# MK 1 ejection problems



## joelh (Feb 18, 2010)

Dad gave me his MK 1 (actually a standard, I think) and I fired it yesterday for the first time. The 9 cartridges that he had in the Mag fired and ejected just fine. Once I switched to a new box of ammo (federal) I had problems with the gun not ejection the spent round. It would eject every once in a while, but for the most part, I had to slide the bolt after every shot.

I broke the gun down and cleaned it (not quite as bad as I had feared) and have not had the chance to fire it since. Does it sound like a cleaning issue, or should I look for a shop to check it out?


----------



## rccola712 (Aug 26, 2008)

I wouldn't be surprised if it's an ammo issue. I would try several different different brands and see what feeds through your gun best. It seems that .22 pistols are pretty finicky with ammo.


----------



## BeefyBeefo (Jan 30, 2008)

It's too early to determine anything.

My MKII is not picky with ammo at all, but that doesn't mean yours isn't. I practically never clean mine either, and that's with multiple boxes of rounds through it with no issues. Again, that doesn't mean your experience will be the same.

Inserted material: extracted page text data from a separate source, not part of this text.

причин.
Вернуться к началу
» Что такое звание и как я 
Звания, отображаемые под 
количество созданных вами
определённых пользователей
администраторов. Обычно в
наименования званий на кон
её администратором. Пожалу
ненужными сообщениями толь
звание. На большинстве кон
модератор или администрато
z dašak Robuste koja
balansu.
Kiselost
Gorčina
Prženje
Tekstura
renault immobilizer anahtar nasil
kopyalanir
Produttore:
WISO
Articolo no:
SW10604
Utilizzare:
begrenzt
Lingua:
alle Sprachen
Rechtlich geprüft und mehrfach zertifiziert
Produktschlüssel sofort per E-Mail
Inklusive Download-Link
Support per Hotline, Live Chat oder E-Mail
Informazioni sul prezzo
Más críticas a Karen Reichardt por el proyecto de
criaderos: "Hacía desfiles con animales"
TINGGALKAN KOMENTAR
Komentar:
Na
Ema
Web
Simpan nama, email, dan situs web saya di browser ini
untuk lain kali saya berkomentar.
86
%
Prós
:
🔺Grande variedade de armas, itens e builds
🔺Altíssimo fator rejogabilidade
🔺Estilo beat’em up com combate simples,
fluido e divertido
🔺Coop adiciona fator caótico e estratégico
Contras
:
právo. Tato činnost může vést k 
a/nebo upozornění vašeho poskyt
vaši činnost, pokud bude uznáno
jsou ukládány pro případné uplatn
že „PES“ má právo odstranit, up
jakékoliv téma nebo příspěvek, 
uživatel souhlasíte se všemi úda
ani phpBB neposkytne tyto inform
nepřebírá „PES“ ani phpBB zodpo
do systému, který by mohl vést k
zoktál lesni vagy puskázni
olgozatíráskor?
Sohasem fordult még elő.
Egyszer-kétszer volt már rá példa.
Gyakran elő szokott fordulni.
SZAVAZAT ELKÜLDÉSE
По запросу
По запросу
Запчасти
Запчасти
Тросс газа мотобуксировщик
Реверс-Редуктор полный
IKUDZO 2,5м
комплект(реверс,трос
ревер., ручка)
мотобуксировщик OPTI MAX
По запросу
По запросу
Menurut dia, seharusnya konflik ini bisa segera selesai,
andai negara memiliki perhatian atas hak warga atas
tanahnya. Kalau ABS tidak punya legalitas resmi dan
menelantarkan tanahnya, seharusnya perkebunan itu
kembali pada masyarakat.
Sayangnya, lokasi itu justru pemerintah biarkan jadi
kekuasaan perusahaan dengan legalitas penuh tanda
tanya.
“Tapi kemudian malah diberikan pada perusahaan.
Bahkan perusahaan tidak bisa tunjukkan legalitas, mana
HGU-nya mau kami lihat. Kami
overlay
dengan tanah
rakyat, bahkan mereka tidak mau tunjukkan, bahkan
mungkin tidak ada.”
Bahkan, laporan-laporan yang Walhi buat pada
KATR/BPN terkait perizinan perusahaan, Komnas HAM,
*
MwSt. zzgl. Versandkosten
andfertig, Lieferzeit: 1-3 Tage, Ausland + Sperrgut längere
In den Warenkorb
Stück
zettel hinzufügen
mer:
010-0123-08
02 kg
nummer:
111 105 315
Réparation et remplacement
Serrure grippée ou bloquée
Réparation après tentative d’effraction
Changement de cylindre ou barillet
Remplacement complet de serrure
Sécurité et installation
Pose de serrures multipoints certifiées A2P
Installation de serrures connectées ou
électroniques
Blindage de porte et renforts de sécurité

I wouldn't worry about it until you shoot it since the cleaning/lubing and try a few different ammos.

Report back after you've done these things...


----------



## joelh (Feb 18, 2010)

Just got back from the range. I bought a box of high velocity cartridges and they performed fine. I guess the gun needs a bit more umph to actuate the bolt. Upside is that now I know how to take down and put the gun back together


----------